Name Linear Angular Correspondence
Displacement $$s$$ $$\vec \theta$$ $$d\vec\theta=\frac{1}{r^2} \vec r\times d\vec s$$
Velocity $$\vec v$$ $$\vec \omega$$ $$\vec\omega=\frac{1}{r^2} \vec r\times \vec v$$, $$v_s = \vec\omega\times \vec r$$2
Acceleration $$\vec a$$ $$\vec \alpha$$ $$\vec\alpha=\frac{1}{r^2} \vec r\times \vec a$$, $$a_s = \vec\alpha\times \vec r$$3
Inertia $$m$$ $$I$$ $$I=\sum_i m_ir_i^2$$
Momentum $$\vec p=m\vec v$$ $$\vec L = I\vec \omega$$ $$\vec L = \vec r\times \vec p$$
Newton’s Second Law $$\vec F^{ext}=m\vec a_{CM}$$ $$\vec \tau^{ext} = I\vec\alpha$$ $$\vec F \to \vec\tau$$, $$m\to I$$, $$\vec a \to \vec \alpha$$
Newton’s Second Law $$\frac{d\vec p}{dt} =\vec F^{ext}$$ $$\frac{d\vec L}{dt} =\vec \tau^{ext}$$ $$\vec F \to \vec\tau$$, $$\vec p \to \vec L$$
Kinetic energy $$\frac{1}{2}mv^2$$ $$\frac{1}{2}I\omega^2$$ $$m\to I$$, $$v\to \omega$$
Power $$\vec F \cdot \vec v$$ $$\vec \tau \cdot \vec\omega$$ $$\vec F \to \vec\tau$$, $$\vec v\to \vec\omega$$

Table 12.4.1

Important Equations

Rotational kinetic energy of a rotating object:

\begin{aligned} K_{rot} = \frac{1}{2}I\omega^2\end{aligned}

Total kinetic energy:

\begin{aligned} K_{tot} = K_{rot} + K_{trans} = \frac{1}{2}I_{CM}\omega^2+ \frac{1}{2}Mv_{CM}^2\end{aligned}

Work:

\begin{aligned} W = \int_{\theta_1}^{\theta_2}\vec \tau^{net}\cdot d\vec \theta = \frac{1}{2}I\omega_2^2 -\frac{1}{2}I\omega_1^2\end{aligned}

Power:

\begin{aligned} P = \vec \tau \cdot \vec \omega\end{aligned}

Angular momentum:

\begin{aligned} \vec L = \vec r \times \vec p\\ \vec L = mr^2\vec\omega = I\vec\omega\\ \frac{d\vec L}{dt}=\vec\tau^{net}\\ \frac{d\vec L}{dt}=\vec\tau^{ext}\\ \vec L = I\vec \omega\\\end{aligned}

Important Definitions

Definition

Angular momentum: The rotational equivalent of linear momentum.
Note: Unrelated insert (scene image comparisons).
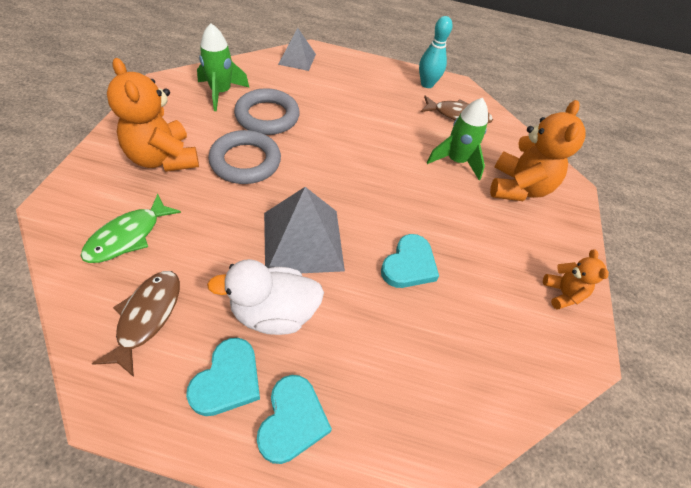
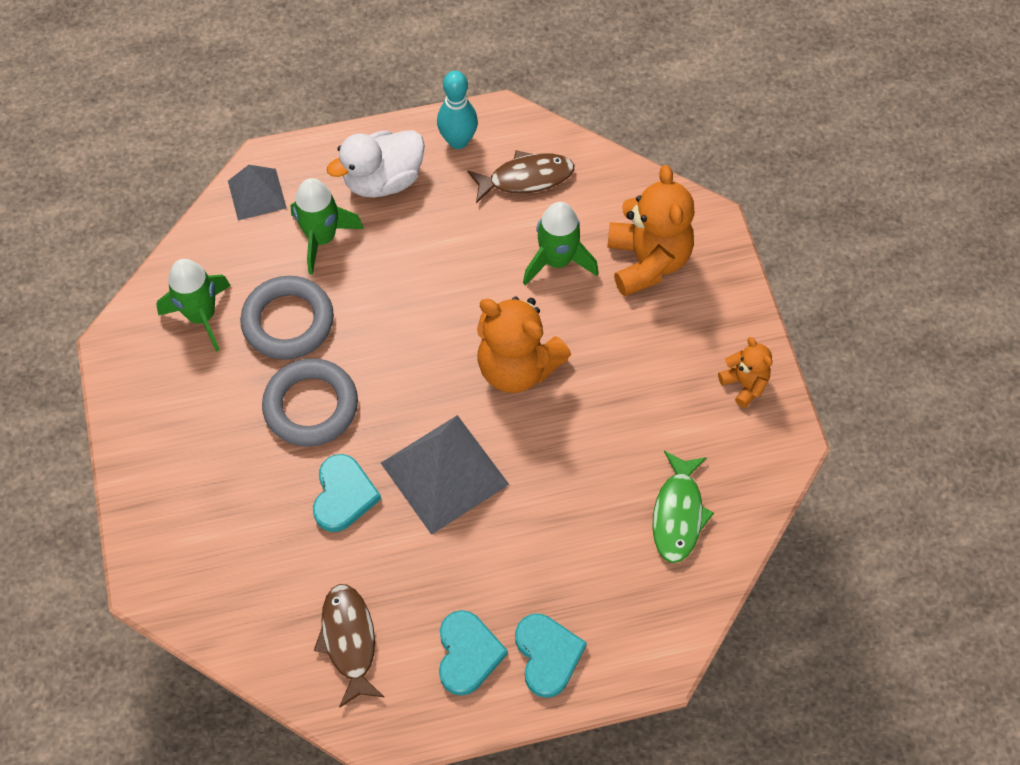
camera: 20 degrees left, 10 degrees up
(128, 236) = (259, 572): green fish -> green fish (678, 514)
(163, 158) = (214, 457): orange teddy bear -> orange teddy bear (517, 367)
(274, 313) = (467, 569): white duck -> white duck (383, 180)
(318, 90) = (322, 238): none -> green rocket
(409, 265) = (572, 439): turquoise heart -> turquoise heart (343, 495)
Angular momentum must be defined relative to an axis of rotation. SI units: $$[\text{kg}\cdot\text{m}^{2}\cdot\text{s}^{-1}]$$. Common variable(s): $$\vec L$$.

Definition

Rotational kinetic energy: The rotational equivalent of translation kinetic energy. Generally, an object can have both rotational and translational kinetic energy. SI units: $$[J]$$. Common variables: $$K_{rot}$$.

Footnotes

1. Technically, if the point is the center of mass, then this is valid even in an accelerating frame of reference.

2. This corresponds to the component of velocity perpendicular to $$\vec r$$.

3. This corresponds to the component of acceleration perpendicular to $$\vec r$$.